* Task details *
Starting with the line below that holds "Figure 10: Permeability" and stopping after the line that holds "Table 1. Angiotensin", transcribe the lines exactly, leaving out all pictures.
━━ Data ━━
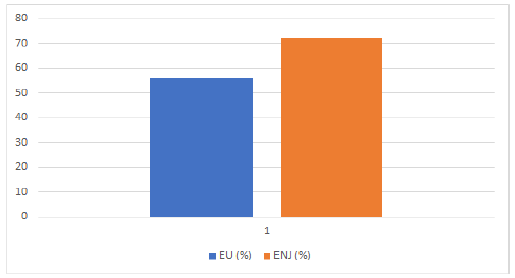
Figure 10. Quantitative factors of the study. Figure 7. Quantitative factors of the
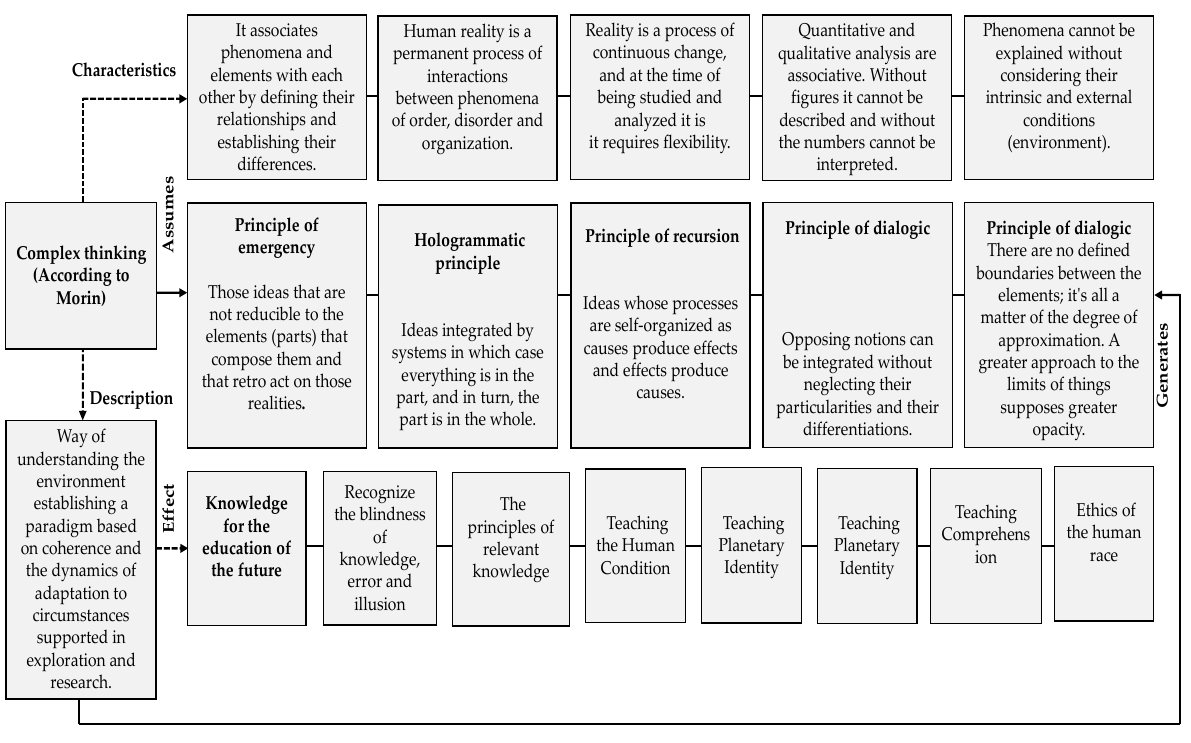
Figure 1. Some characteristics of complex thinking. Source: own elaboration based on Salcedo (2014).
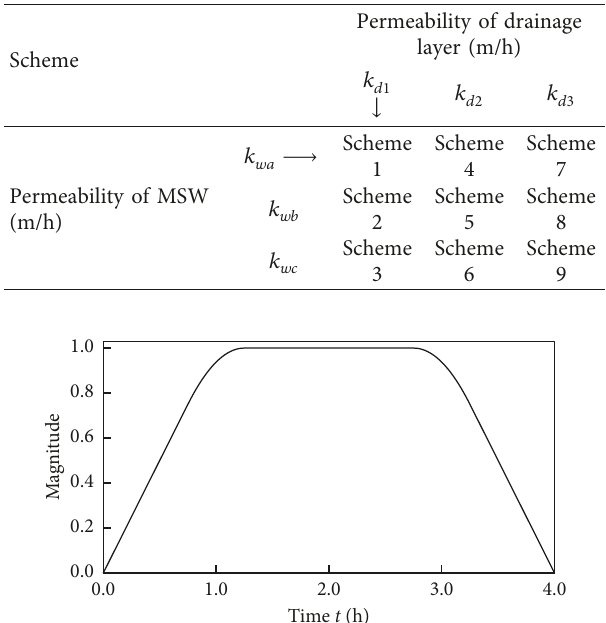
Figure 10: Permeability of MSW distributed logarithmically and indexed in the spatial and temporal domains, respectively (m/h). Table 2: Calculation schemes.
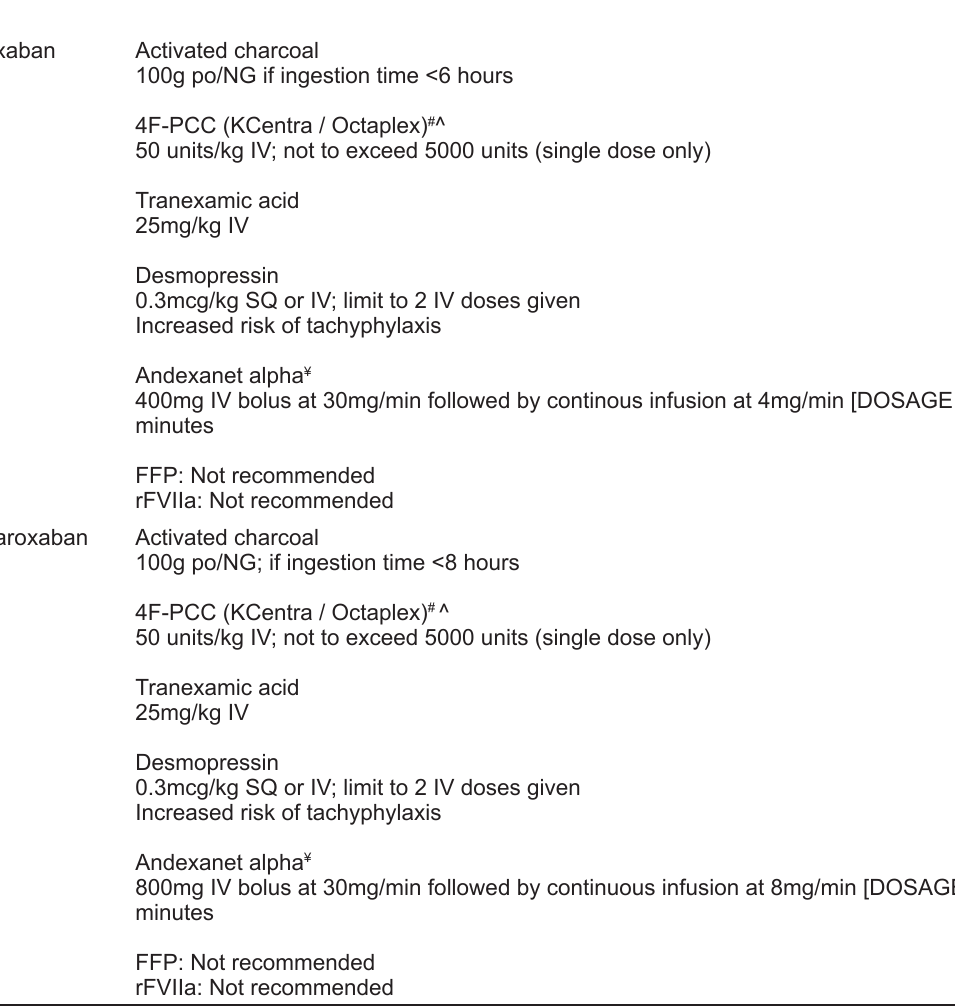
Figure 3. Reversal of direct oral anticoagulants (DOACs) in patients with significant bleeding. IV, intravenous; FFP , fresh frozen plasma; rFVIIa , Recombinant human Factor VIIa ; PCC , prothrombin complex concentrates; FEIBA , Factor Eight Inhibitor Bypassing Activity; NG , nasogastric #Off label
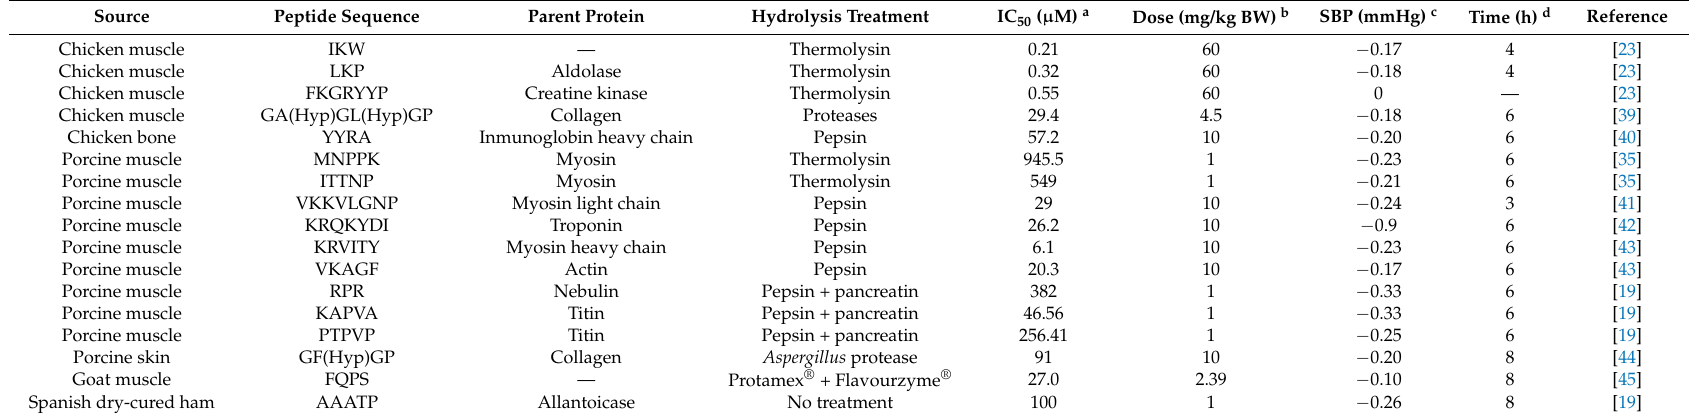
Table 1. Angiotensin I-converting enzyme (ACEI)-inhibitory peptides identified in meat and meat products with antihypertensive effects in spontaneously hypertensive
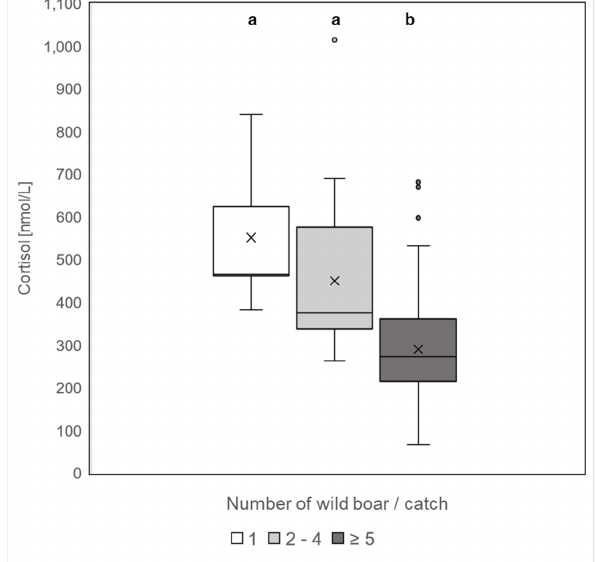
Figure 3. Concentration of cortisol levels of wild boar trapped and shot in corral-style traps of various group sizes. Single wild boar caught and shot in corral-style traps ( n = 7) showed higher cortisol levels than wild boar in groups of 2–4 ( n = 26) and in groups greater than or equal to 5 ( n = 105). Different superscripts (a, b) indicate significant differences in pairwise comparisons ( p < 0.05).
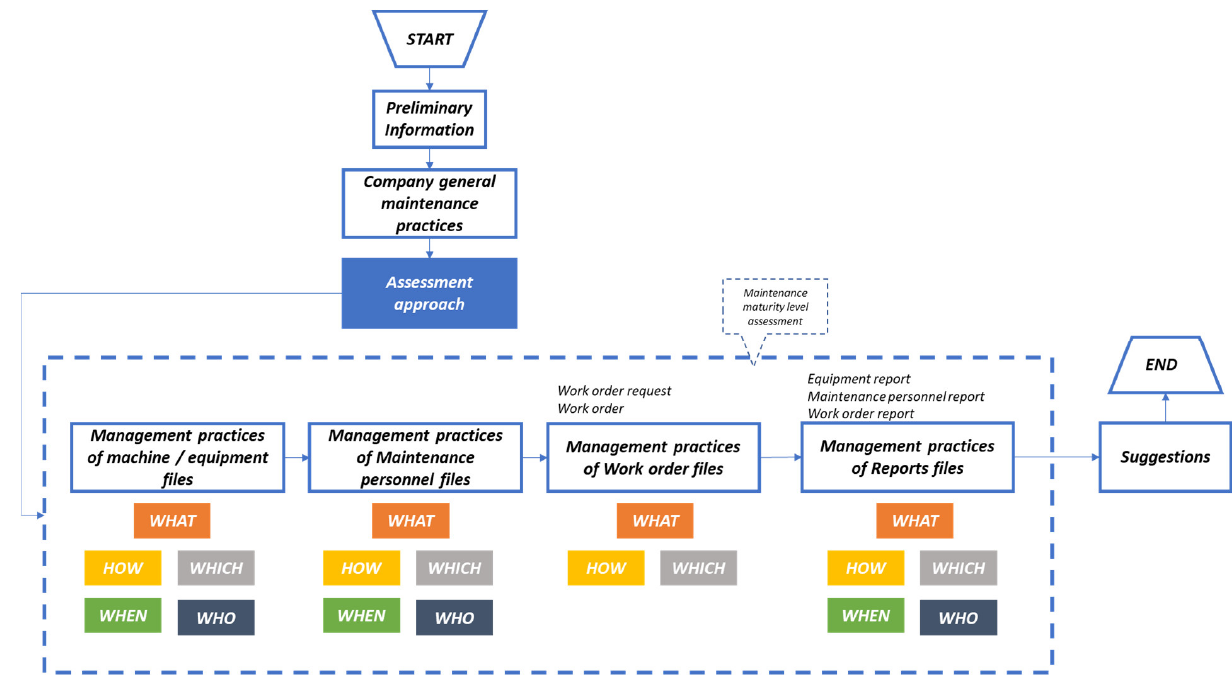
Figure 5. Survey Structure.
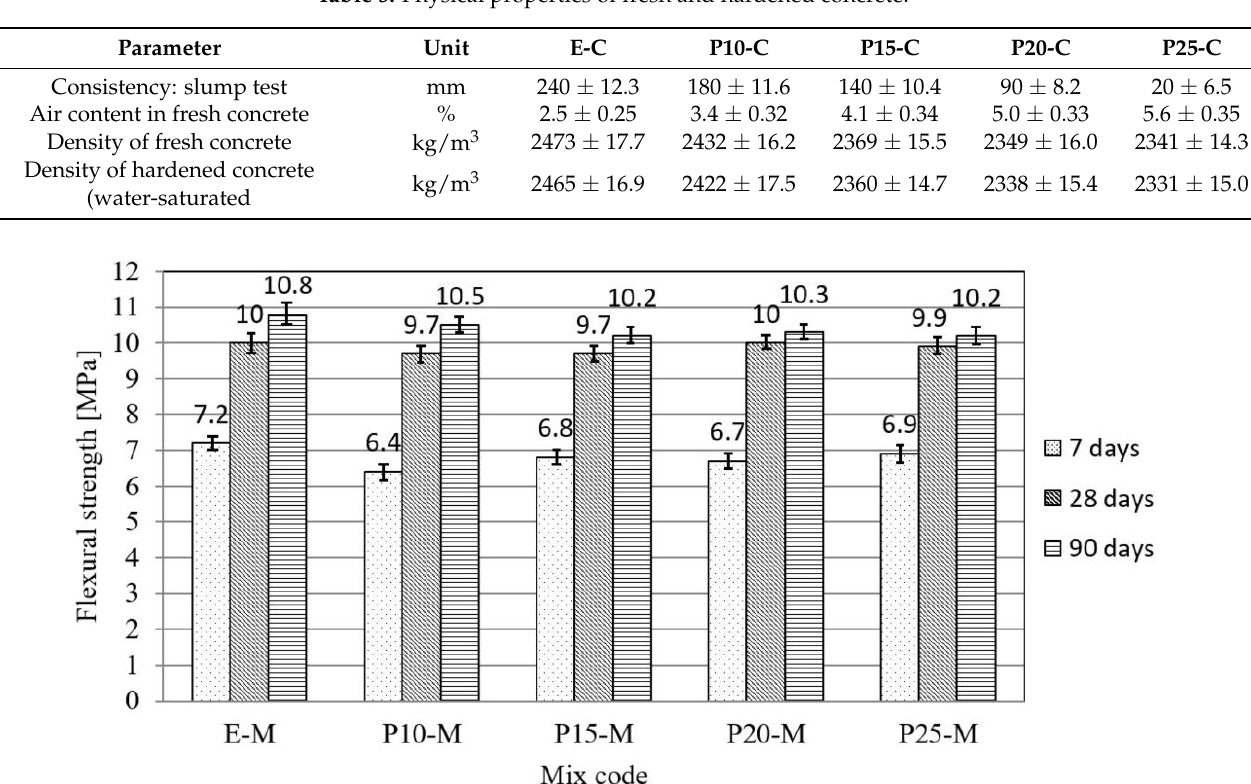
Figure 1. Flexural strength of mortar mixtures.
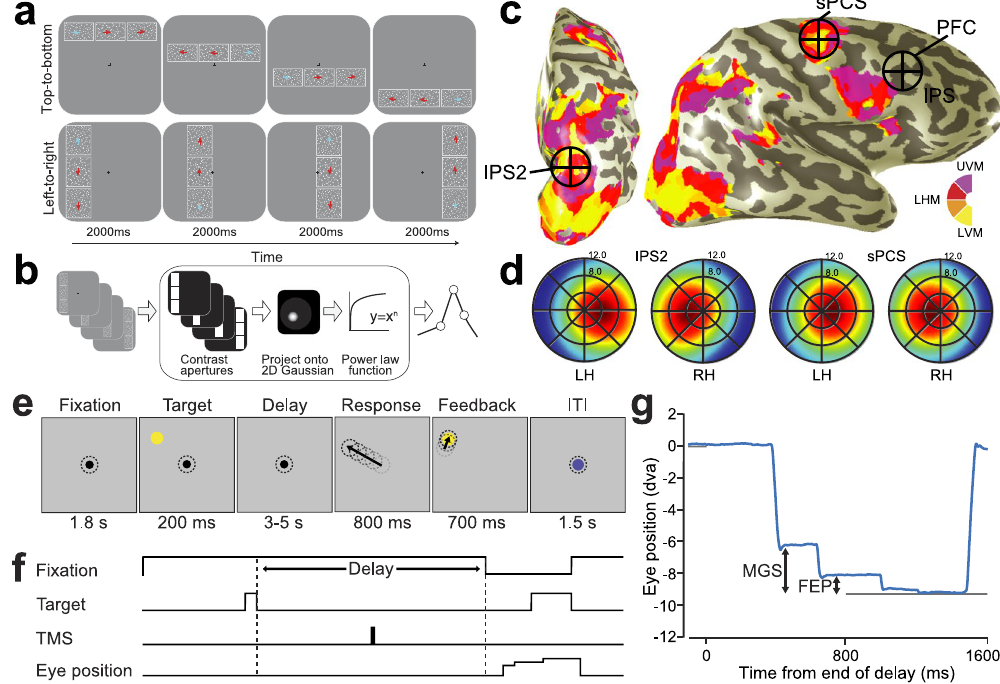
Figure 1. Experimental procedures. ( a ) Discrimination task used for topographic mapping. Subjects fixated centrally while covertly attending to a bar consisting of three apertures of moving dots that swept across the screen. Subjects pressed a button to indicate which flanking aperture (left or right; above or below) contained dots moving in the same direction as the center sample aperture. Staircases adjusted dot motion coherence in the flanking apertures to constantly tax attention. White outlines around each aperture were not visible to the subject, but are shown here for clarity. ( b ) Nonlinear population receptive field (pRF) modeling schematic. Stimulus sequences from the discrimination task were converted into 2D binary contrast apertures and projected onto an isotropic 2D Gaussian that represented a predicted pRF. Static nonlinearity was applied to account for compressive spatial summation. ( c ) Stimulation sites projected onto the inflated cortical surface of a sample subject. Color indicates the best-fit phase angle by the pRF model. sPCS and IPS2 stimulation sites were localized by our mapping procedure, and dorsolateral PFC stimulation targets were defined by individual subject anatomical landmarks. ( d ) Visual field map coverage in IPS2 and sPCS. While visual field maps in both regions primarily represent the contralateral hemifield, they also represent portions of the ipsilateral hemifield. ( e ) Memory-guided saccade task. While fixating, subjects maintained the position of a brief visual target over a memory delay, and then made a saccade to the remembered target. The correct target location was again presented for feedback. Dotted circles depict gaze, but were not visible to subjects. ( f ) Temporal structure of the experimental task and application of TMS. In order to disrupt the maintenance of information, we applied a short burst of patterned TMS to IPS2, sPCS, or dorsolateral PFC during the middle of the delay period on each trial. ( g ) An example horizontal eye position trace shows two distinct types of memory error relative to the true target location: the endpoint of an initial memory-guided saccade (MGS), and the final eye position (FEP) following quick corrective saccades (in this example only one) prior to the re-presentation of the target feedback (gray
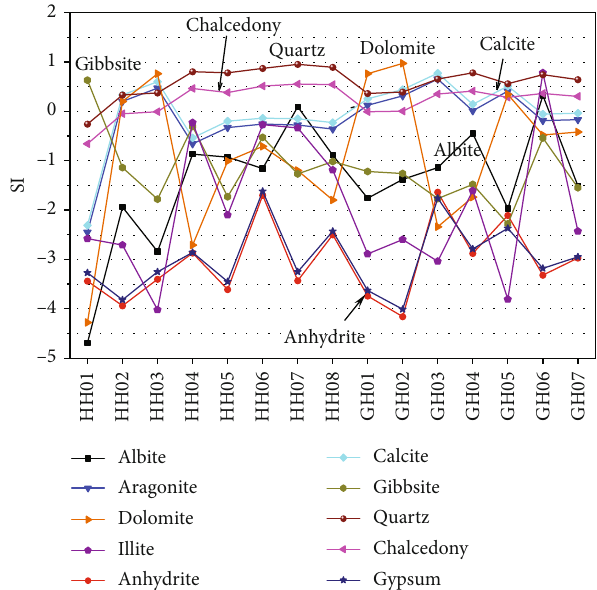
Figure 8: Saturation indices (SI) of the main minerals for the hot springs in study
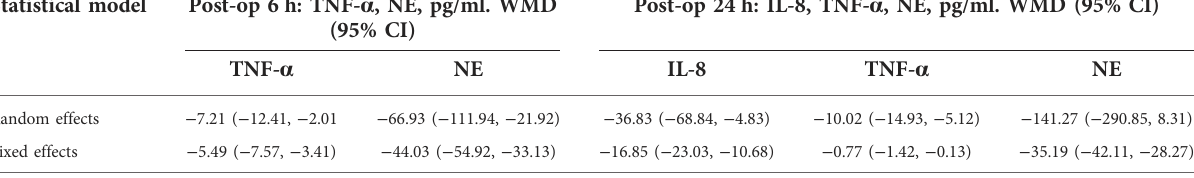
TABLE 4 In fl uence of statistical model on TXA ef fi cacy of in fl ammatory biomarkers IL-8, TNF- α , and NE. Statistical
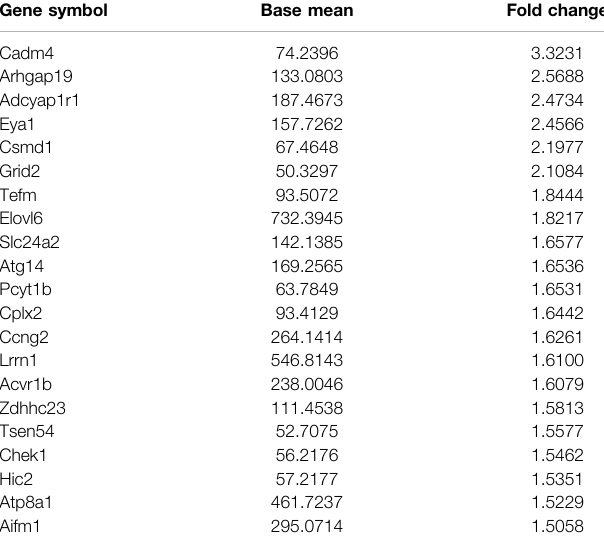
UpregulatedgenesinAchillestendonfrom Dicer cKOmousebyRNA-sequencingwhich are also predicted by TargetScan for target candidate genes of miR-135a. Differentially expressedgenes(1.5-folddifference)areshownastheratioof Dicer cKOtocontrolmice.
━━━
* Written response *
Figure 10: Permeability of MSW distributed logarithmically and indexed in the spatial and temporal domains, respectively (m/h). Table 2: Calculation schemes.
Figure 3. Reversal of direct oral anticoagulants (DOACs) in patients with significant bleeding. IV, intravenous; FFP , fresh frozen plasma; rFVIIa , Recombinant human Factor VIIa ; PCC , prothrombin complex concentrates; FEIBA , Factor Eight Inhibitor Bypassing Activity; NG , nasogastric #Off label
Table 1. Angiotensin I-converting enzyme (ACEI)-inhibitory peptides identified in meat and meat products with antihypertensive effects in spontaneously hypertensive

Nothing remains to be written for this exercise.